### Work instructions
Convert every line of the records below into a two-column Markdown table with the columns Row and Line, numbering the rows in order and leaving out blank lines.

Dataset entries:
-- BEGIN --
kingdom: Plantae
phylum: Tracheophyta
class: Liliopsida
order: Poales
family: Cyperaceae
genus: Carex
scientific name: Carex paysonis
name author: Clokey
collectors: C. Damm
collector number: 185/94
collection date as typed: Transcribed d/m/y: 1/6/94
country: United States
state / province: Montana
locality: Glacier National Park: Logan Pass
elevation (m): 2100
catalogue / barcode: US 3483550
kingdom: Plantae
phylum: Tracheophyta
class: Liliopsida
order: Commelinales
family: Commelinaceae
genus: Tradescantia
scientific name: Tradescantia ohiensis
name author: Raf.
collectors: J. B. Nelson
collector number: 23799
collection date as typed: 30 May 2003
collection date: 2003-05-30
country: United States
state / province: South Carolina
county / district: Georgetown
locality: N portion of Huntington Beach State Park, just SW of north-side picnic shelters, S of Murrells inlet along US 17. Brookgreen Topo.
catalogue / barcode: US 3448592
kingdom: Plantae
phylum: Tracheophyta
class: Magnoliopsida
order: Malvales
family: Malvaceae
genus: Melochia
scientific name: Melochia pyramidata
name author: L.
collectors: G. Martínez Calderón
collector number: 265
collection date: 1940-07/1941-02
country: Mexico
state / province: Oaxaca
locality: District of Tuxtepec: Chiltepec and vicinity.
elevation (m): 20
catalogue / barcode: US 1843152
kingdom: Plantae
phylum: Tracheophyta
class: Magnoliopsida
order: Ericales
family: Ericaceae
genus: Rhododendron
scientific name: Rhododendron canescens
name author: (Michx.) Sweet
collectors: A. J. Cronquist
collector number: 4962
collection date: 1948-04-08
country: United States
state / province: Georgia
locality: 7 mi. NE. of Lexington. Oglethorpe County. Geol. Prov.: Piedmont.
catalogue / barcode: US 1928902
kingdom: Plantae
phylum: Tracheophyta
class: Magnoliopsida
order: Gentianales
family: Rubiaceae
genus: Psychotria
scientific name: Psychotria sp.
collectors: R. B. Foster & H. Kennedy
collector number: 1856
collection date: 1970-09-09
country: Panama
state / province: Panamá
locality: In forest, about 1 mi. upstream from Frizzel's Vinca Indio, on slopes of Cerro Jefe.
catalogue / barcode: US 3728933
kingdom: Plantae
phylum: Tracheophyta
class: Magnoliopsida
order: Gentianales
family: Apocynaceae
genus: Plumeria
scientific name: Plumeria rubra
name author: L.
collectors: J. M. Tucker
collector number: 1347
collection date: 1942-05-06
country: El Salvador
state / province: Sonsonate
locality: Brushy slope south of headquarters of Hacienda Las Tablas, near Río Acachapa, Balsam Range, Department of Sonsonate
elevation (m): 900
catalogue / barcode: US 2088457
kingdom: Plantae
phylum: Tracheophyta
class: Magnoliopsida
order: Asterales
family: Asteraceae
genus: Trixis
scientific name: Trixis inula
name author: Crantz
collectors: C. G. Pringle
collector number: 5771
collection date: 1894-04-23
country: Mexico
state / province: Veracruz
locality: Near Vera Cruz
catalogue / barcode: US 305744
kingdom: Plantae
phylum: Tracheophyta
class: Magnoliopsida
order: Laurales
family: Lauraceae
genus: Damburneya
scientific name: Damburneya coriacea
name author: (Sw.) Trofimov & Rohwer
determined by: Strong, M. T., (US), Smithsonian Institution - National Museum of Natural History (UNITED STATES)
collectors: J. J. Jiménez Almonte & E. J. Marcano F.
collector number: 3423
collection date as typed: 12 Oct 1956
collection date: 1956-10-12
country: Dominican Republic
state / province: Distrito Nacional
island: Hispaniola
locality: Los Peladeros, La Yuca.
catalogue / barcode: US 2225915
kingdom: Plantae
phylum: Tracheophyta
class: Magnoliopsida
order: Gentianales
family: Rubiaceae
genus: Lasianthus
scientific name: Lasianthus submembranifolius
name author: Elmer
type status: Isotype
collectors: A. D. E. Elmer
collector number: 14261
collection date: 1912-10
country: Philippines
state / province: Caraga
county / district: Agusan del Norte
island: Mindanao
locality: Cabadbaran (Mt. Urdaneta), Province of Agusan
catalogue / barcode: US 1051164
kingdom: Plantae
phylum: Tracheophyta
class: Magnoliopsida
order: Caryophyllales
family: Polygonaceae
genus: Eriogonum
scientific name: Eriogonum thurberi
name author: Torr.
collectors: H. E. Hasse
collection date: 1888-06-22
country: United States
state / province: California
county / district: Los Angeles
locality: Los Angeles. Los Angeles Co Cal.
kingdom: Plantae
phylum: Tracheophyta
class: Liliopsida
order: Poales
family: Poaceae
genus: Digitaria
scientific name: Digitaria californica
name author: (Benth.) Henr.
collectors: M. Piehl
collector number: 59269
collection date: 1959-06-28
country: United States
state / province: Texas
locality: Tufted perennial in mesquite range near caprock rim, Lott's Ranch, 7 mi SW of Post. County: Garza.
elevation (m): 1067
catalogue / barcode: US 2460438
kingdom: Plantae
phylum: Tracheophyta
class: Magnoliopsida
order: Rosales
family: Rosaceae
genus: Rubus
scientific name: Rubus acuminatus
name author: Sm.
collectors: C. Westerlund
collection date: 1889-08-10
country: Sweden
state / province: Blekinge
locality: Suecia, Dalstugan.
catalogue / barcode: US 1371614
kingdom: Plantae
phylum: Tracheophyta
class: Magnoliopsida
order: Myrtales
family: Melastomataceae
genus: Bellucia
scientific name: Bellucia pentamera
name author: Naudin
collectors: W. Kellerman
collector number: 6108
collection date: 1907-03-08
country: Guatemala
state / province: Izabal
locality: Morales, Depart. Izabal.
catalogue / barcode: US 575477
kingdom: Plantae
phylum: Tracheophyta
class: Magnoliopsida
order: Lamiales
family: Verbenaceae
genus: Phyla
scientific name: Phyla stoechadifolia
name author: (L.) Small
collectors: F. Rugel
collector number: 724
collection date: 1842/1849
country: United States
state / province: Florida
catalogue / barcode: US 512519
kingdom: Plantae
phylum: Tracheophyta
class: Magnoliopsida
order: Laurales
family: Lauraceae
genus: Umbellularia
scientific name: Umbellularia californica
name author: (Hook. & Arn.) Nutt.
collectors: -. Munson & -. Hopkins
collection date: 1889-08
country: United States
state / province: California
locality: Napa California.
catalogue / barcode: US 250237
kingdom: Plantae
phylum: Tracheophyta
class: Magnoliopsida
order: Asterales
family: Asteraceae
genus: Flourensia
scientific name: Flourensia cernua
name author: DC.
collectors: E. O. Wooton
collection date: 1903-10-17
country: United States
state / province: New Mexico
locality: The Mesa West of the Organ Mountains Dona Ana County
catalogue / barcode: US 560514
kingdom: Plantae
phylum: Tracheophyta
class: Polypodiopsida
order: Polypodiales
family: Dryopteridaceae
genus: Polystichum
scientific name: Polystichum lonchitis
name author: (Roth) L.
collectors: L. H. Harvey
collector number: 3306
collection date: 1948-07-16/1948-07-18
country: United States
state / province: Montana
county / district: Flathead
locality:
-- END --
### Written answer
| Row | Line |
|---|---|
| 1 | kingdom: Plantae |
| 2 | phylum: Tracheophyta |
| 3 | class: Liliopsida |
| 4 | order: Poales |
| 5 | family: Cyperaceae |
| 6 | genus: Carex |
| 7 | scientific name: Carex paysonis |
| 8 | name author: Clokey |
| 9 | collectors: C. Damm |
| 10 | collector number: 185/94 |
| 11 | collection date as typed: Transcribed d/m/y: 1/6/94 |
| 12 | country: United States |
| 13 | state / province: Montana |
| 14 | locality: Glacier National Park: Logan Pass |
| 15 | elevation (m): 2100 |
| 16 | catalogue / barcode: US 3483550 |
| 17 | kingdom: Plantae |
| 18 | phylum: Tracheophyta |
| 19 | class: Liliopsida |
| 20 | order: Commelinales |
| 21 | family: Commelinaceae |
| 22 | genus: Tradescantia |
| 23 | scientific name: Tradescantia ohiensis |
| 24 | name author: Raf. |
| 25 | collectors: J. B. Nelson |
| 26 | collector number: 23799 |
| 27 | collection date as typed: 30 May 2003 |
| 28 | collection date: 2003-05-30 |
| 29 | country: United States |
| 30 | state / province: South Carolina |
| 31 | county / district: Georgetown |
| 32 | locality: N portion of Huntington Beach State Park, just SW of north-side picnic shelters, S of Murrells inlet along US 17. Brookgreen Topo. |
| 33 | catalogue / barcode: US 3448592 |
| 34 | kingdom: Plantae |
| 35 | phylum: Tracheophyta |
| 36 | class: Magnoliopsida |
| 37 | order: Malvales |
| 38 | family: Malvaceae |
| 39 | genus: Melochia |
| 40 | scientific name: Melochia pyramidata |
| 41 | name author: L. |
| 42 | collectors: G. Martínez Calderón |
| 43 | collector number: 265 |
| 44 | collection date: 1940-07/1941-02 |
| 45 | country: Mexico |
| 46 | state / province: Oaxaca |
| 47 | locality: District of Tuxtepec: Chiltepec and vicinity. |
| 48 | elevation (m): 20 |
| 49 | catalogue / barcode: US 1843152 |
| 50 | kingdom: Plantae |
| 51 | phylum: Tracheophyta |
| 52 | class: Magnoliopsida |
| 53 | order: Ericales |
| 54 | family: Ericaceae |
| 55 | genus: Rhododendron |
| 56 | scientific name: Rhododendron canescens |
| 57 | name author: (Michx.) Sweet |
| 58 | collectors: A. J. Cronquist |
| 59 | collector number: 4962 |
| 60 | collection date: 1948-04-08 |
| 61 | country: United States |
| 62 | state / province: Georgia |
| 63 | locality: 7 mi. NE. of Lexington. Oglethorpe County. Geol. Prov.: Piedmont. |
| 64 | catalogue / barcode: US 1928902 |
| 65 | kingdom: Plantae |
| 66 | phylum: Tracheophyta |
| 67 | class: Magnoliopsida |
| 68 | order: Gentianales |
| 69 | family: Rubiaceae |
| 70 | genus: Psychotria |
| 71 | scientific name: Psychotria sp. |
| 72 | collectors: R. B. Foster & H. Kennedy |
| 73 | collector number: 1856 |
| 74 | collection date: 1970-09-09 |
| 75 | country: Panama |
| 76 | state / province: Panamá |
| 77 | locality: In forest, about 1 mi. upstream from Frizzel's Vinca Indio, on slopes of Cerro Jefe. |
| 78 | catalogue / barcode: US 3728933 |
| 79 | kingdom: Plantae |
| 80 | phylum: Tracheophyta |
| 81 | class: Magnoliopsida |
| 82 | order: Gentianales |
| 83 | family: Apocynaceae |
| 84 | genus: Plumeria |
| 85 | scientific name: Plumeria rubra |
| 86 | name author: L. |
| 87 | collectors: J. M. Tucker |
| 88 | collector number: 1347 |
| 89 | collection date: 1942-05-06 |
| 90 | country: El Salvador |
| 91 | state / province: Sonsonate |
| 92 | locality: Brushy slope south of headquarters of Hacienda Las Tablas, near Río Acachapa, Balsam Range, Department of Sonsonate |
| 93 | elevation (m): 900 |
| 94 | catalogue / barcode: US 2088457 |
| 95 | kingdom: Plantae |
| 96 | phylum: Tracheophyta |
| 97 | class: Magnoliopsida |
| 98 | order: Asterales |
| 99 | family: Asteraceae |
| 100 | genus: Trixis |
| 101 | scientific name: Trixis inula |
| 102 | name author: Crantz |
| 103 | collectors: C. G. Pringle |
| 104 | collector number: 5771 |
| 105 | collection date: 1894-04-23 |
| 106 | country: Mexico |
| 107 | state / province: Veracruz |
| 108 | locality: Near Vera Cruz |
| 109 | catalogue / barcode: US 305744 |
| 110 | kingdom: Plantae |
| 111 | phylum: Tracheophyta |
| 112 | class: Magnoliopsida |
| 113 | order: Laurales |
| 114 | family: Lauraceae |
| 115 | genus: Damburneya |
| 116 | scientific name: Damburneya coriacea |
| 117 | name author: (Sw.) Trofimov & Rohwer |
| 118 | determined by: Strong, M. T., (US), Smithsonian Institution - National Museum of Natural History (UNITED STATES) |
| 119 | collectors: J. J. Jiménez Almonte & E. J. Marcano F. |
| 120 | collector number: 3423 |
| 121 | collection date as typed: 12 Oct 1956 |
| 122 | collection date: 1956-10-12 |
| 123 | country: Dominican Republic |
| 124 | state / province: Distrito Nacional |
| 125 | island: Hispaniola |
| 126 | locality: Los Peladeros, La Yuca. |
| 127 | catalogue / barcode: US 2225915 |
| 128 | kingdom: Plantae |
| 129 | phylum: Tracheophyta |
| 130 | class: Magnoliopsida |
| 131 | order: Gentianales |
| 132 | family: Rubiaceae |
| 133 | genus: Lasianthus |
| 134 | scientific name: Lasianthus submembranifolius |
| 135 | name author: Elmer |
| 136 | type status: Isotype |
| 137 | collectors: A. D. E. Elmer |
| 138 | collector number: 14261 |
| 139 | collection date: 1912-10 |
| 140 | country: Philippines |
| 141 | state / province: Caraga |
| 142 | county / district: Agusan del Norte |
| 143 | island: Mindanao |
| 144 | locality: Cabadbaran (Mt. Urdaneta), Province of Agusan |
| 145 | catalogue / barcode: US 1051164 |
| 146 | kingdom: Plantae |
| 147 | phylum: Tracheophyta |
| 148 | class: Magnoliopsida |
| 149 | order: Caryophyllales |
| 150 | family: Polygonaceae |
| 151 | genus: Eriogonum |
| 152 | scientific name: Eriogonum thurberi |
| 153 | name author: Torr. |
| 154 | collectors: H. E. Hasse |
| 155 | collection date: 1888-06-22 |
| 156 | country: United States |
| 157 | state / province: California |
| 158 | county / district: Los Angeles |
| 159 | locality: Los Angeles. Los Angeles Co Cal. |
| 160 | kingdom: Plantae |
| 161 | phylum: Tracheophyta |
| 162 | class: Liliopsida |
| 163 | order: Poales |
| 164 | family: Poaceae |
| 165 | genus: Digitaria |
| 166 | scientific name: Digitaria californica |
| 167 | name author: (Benth.) Henr. |
| 168 | collectors: M. Piehl |
| 169 | collector number: 59269 |
| 170 | collection date: 1959-06-28 |
| 171 | country: United States |
| 172 | state / province: Texas |
| 173 | locality: Tufted perennial in mesquite range near caprock rim, Lott's Ranch, 7 mi SW of Post. County: Garza. |
| 174 | elevation (m): 1067 |
| 175 | catalogue / barcode: US 2460438 |
| 176 | kingdom: Plantae |
| 177 | phylum: Tracheophyta |
| 178 | class: Magnoliopsida |
| 179 | order: Rosales |
| 180 | family: Rosaceae |
| 181 | genus: Rubus |
| 182 | scientific name: Rubus acuminatus |
| 183 | name author: Sm. |
| 184 | collectors: C. Westerlund |
| 185 | collection date: 1889-08-10 |
| 186 | country: Sweden |
| 187 | state / province: Blekinge |
| 188 | locality: Suecia, Dalstugan. |
| 189 | catalogue / barcode: US 1371614 |
| 190 | kingdom: Plantae |
| 191 | phylum: Tracheophyta |
| 192 | class: Magnoliopsida |
| 193 | order: Myrtales |
| 194 | family: Melastomataceae |
| 195 | genus: Bellucia |
| 196 | scientific name: Bellucia pentamera |
| 197 | name author: Naudin |
| 198 | collectors: W. Kellerman |
| 199 | collector number: 6108 |
| 200 | collection date: 1907-03-08 |
| 201 | country: Guatemala |
| 202 | state / province: Izabal |
| 203 | locality: Morales, Depart. Izabal. |
| 204 | catalogue / barcode: US 575477 |
| 205 | kingdom: Plantae |
| 206 | phylum: Tracheophyta |
| 207 | class: Magnoliopsida |
| 208 | order: Lamiales |
| 209 | family: Verbenaceae |
| 210 | genus: Phyla |
| 211 | scientific name: Phyla stoechadifolia |
| 212 | name author: (L.) Small |
| 213 | collectors: F. Rugel |
| 214 | collector number: 724 |
| 215 | collection date: 1842/1849 |
| 216 | country: United States |
| 217 | state / province: Florida |
| 218 | catalogue / barcode: US 512519 |
| 219 | kingdom: Plantae |
| 220 | phylum: Tracheophyta |
| 221 | class: Magnoliopsida |
| 222 | order: Laurales |
| 223 | family: Lauraceae |
| 224 | genus: Umbellularia |
| 225 | scientific name: Umbellularia californica |
| 226 | name author: (Hook. & Arn.) Nutt. |
| 227 | collectors: -. Munson & -. Hopkins |
| 228 | collection date: 1889-08 |
| 229 | country: United States |
| 230 | state / province: California |
| 231 | locality: Napa California. |
| 232 | catalogue / barcode: US 250237 |
| 233 | kingdom: Plantae |
| 234 | phylum: Tracheophyta |
| 235 | class: Magnoliopsida |
| 236 | order: Asterales |
| 237 | family: Asteraceae |
| 238 | genus: Flourensia |
| 239 | scientific name: Flourensia cernua |
| 240 | name author: DC. |
| 241 | collectors: E. O. Wooton |
| 242 | collection date: 1903-10-17 |
| 243 | country: United States |
| 244 | state / province: New Mexico |
| 245 | locality: The Mesa West of the Organ Mountains Dona Ana County |
| 246 | catalogue / barcode: US 560514 |
| 247 | kingdom: Plantae |
| 248 | phylum: Tracheophyta |
| 249 | class: Polypodiopsida |
| 250 | order: Polypodiales |
| 251 | family: Dryopteridaceae |
| 252 | genus: Polystichum |
| 253 | scientific name: Polystichum lonchitis |
| 254 | name author: (Roth) L. |
| 255 | collectors: L. H. Harvey |
| 256 | collector number: 3306 |
| 257 | collection date: 1948-07-16/1948-07-18 |
| 258 | country: United States |
| 259 | state / province: Montana |
| 260 | county / district: Flathead |
| 261 | locality: |